YOUR OBJECTIVE: An exact repetition of the data below, without images, is the expected answer.

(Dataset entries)
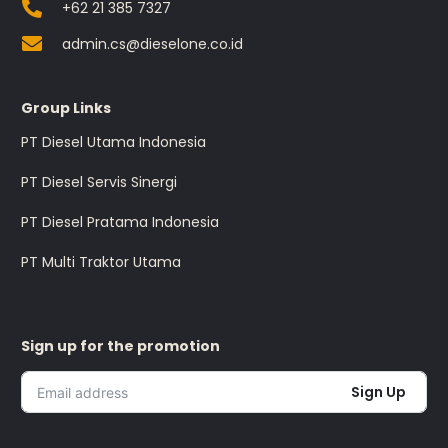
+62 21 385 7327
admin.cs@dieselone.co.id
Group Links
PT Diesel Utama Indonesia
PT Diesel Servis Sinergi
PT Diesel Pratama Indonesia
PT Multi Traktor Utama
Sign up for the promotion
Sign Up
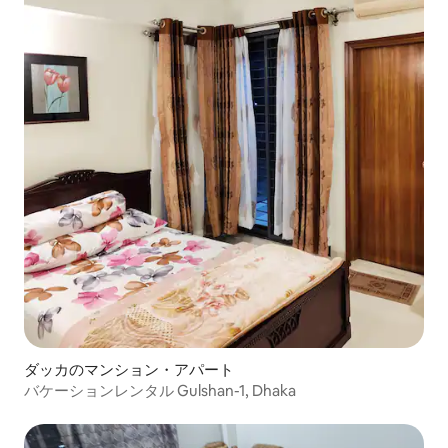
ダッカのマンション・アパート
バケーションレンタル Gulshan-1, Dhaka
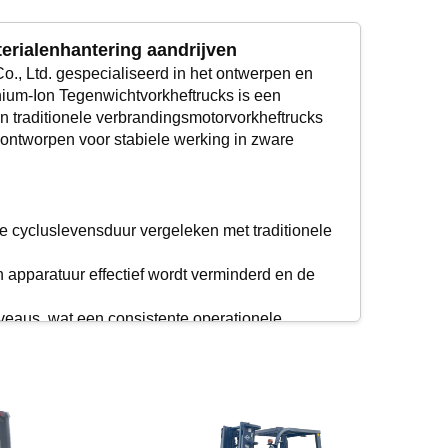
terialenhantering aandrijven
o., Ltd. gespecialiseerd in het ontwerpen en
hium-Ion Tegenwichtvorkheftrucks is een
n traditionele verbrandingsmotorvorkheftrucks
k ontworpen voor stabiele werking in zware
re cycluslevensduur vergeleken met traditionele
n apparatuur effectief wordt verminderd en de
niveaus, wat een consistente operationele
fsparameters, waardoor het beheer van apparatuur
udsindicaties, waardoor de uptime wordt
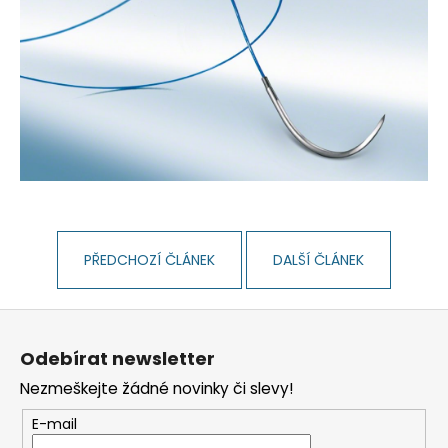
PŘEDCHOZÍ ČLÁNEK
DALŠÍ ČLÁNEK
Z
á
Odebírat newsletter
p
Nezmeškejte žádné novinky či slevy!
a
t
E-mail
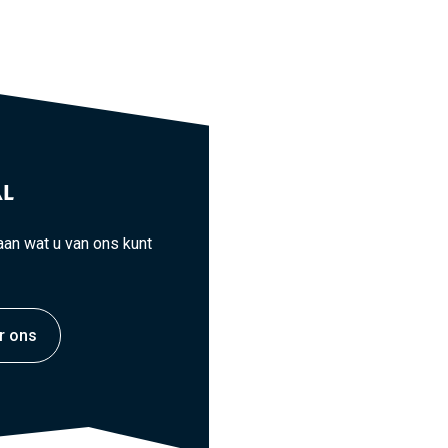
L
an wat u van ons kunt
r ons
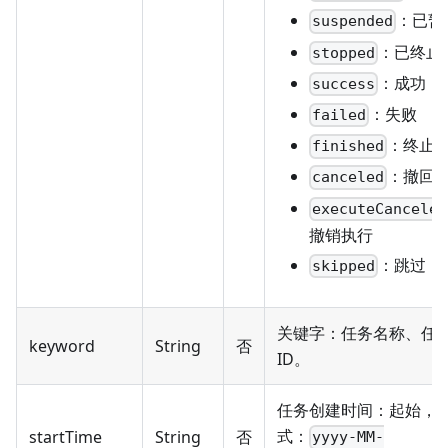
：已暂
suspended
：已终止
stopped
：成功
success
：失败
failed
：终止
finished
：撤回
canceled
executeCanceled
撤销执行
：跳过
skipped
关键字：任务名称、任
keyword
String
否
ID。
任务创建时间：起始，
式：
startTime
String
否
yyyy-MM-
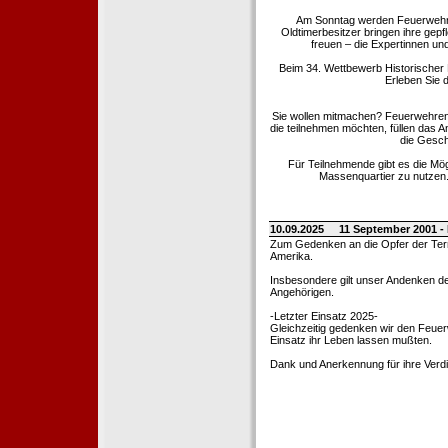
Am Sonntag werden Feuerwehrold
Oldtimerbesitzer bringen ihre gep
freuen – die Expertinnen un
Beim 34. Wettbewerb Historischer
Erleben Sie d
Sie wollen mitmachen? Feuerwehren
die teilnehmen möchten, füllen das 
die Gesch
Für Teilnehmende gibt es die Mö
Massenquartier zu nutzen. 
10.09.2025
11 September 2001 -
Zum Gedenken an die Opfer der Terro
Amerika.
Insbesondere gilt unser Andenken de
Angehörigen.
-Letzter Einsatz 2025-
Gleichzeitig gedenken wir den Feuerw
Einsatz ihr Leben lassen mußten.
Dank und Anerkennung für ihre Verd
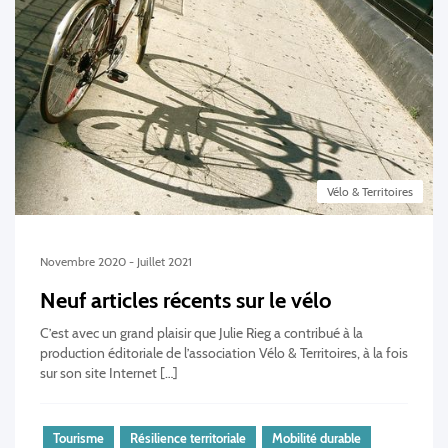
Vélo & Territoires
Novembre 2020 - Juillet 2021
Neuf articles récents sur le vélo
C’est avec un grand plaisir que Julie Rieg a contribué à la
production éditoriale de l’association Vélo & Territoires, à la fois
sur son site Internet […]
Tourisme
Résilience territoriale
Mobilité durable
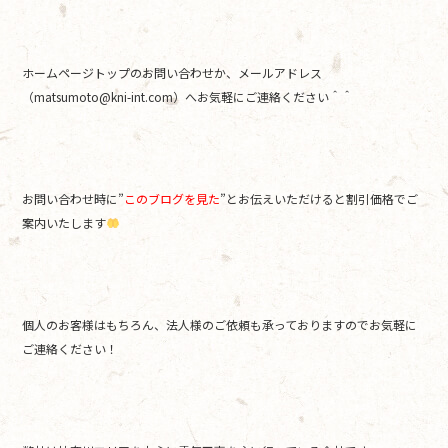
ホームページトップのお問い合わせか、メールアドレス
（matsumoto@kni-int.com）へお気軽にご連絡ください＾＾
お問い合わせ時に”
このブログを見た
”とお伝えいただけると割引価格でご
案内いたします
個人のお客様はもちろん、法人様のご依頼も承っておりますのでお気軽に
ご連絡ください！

RESPONSE TO THE EXERCISE:
+62 21 385 7327
admin.cs@dieselone.co.id
Group Links
PT Diesel Utama Indonesia
PT Diesel Servis Sinergi
PT Diesel Pratama Indonesia
PT Multi Traktor Utama
Sign up for the promotion
Sign Up
ダッカのマンション・アパート
バケーションレンタル Gulshan-1, Dhaka
terialenhantering aandrijven
o., Ltd. gespecialiseerd in het ontwerpen en
hium-Ion Tegenwichtvorkheftrucks is een
n traditionele verbrandingsmotorvorkheftrucks
k ontworpen voor stabiele werking in zware
re cycluslevensduur vergeleken met traditionele
n apparatuur effectief wordt verminderd en de
niveaus, wat een consistente operationele
fsparameters, waardoor het beheer van apparatuur
udsindicaties, waardoor de uptime wordt
PŘEDCHOZÍ ČLÁNEK
DALŠÍ ČLÁNEK
Z
á
Odebírat newsletter
p
Nezmeškejte žádné novinky či slevy!
a
t
E-mail
L
an wat u van ons kunt
r ons
：已暂
suspended
：已终止
stopped
：成功
success
：失败
failed
：终止
finished
：撤回
canceled
executeCanceled
撤销执行
：跳过
skipped
关键字：任务名称、任
keyword
String
否
ID。
任务创建时间：起始，
式：
startTime
String
否
yyyy-MM-
Am Sonntag werden Feuerwehrold
Oldtimerbesitzer bringen ihre gep
freuen – die Expertinnen un
Beim 34. Wettbewerb Historischer
Erleben Sie d
Sie wollen mitmachen? Feuerwehren
die teilnehmen möchten, füllen das 
die Gesch
Für Teilnehmende gibt es die Mö
Massenquartier zu nutzen. 
10.09.2025
11 September 2001 -
Zum Gedenken an die Opfer der Terro
Amerika.
Insbesondere gilt unser Andenken de
Angehörigen.
-Letzter Einsatz 2025-
Gleichzeitig gedenken wir den Feuerw
Einsatz ihr Leben lassen mußten.
Dank und Anerkennung für ihre Verd
Vélo & Territoires
Novembre 2020 - Juillet 2021
Neuf articles récents sur le vélo
C’est avec un grand plaisir que Julie Rieg a contribué à la
production éditoriale de l’association Vélo & Territoires, à la fois
sur son site Internet […]
Tourisme
Résilience territoriale
Mobilité durable
ホームページトップのお問い合わせか、メールアドレス
（matsumoto@kni-int.com）へお気軽にご連絡ください＾＾
お問い合わせ時に”
このブログを見た
”とお伝えいただけると割引価格でご
案内いたします
個人のお客様はもちろん、法人様のご依頼も承っておりますのでお気軽に
ご連絡ください！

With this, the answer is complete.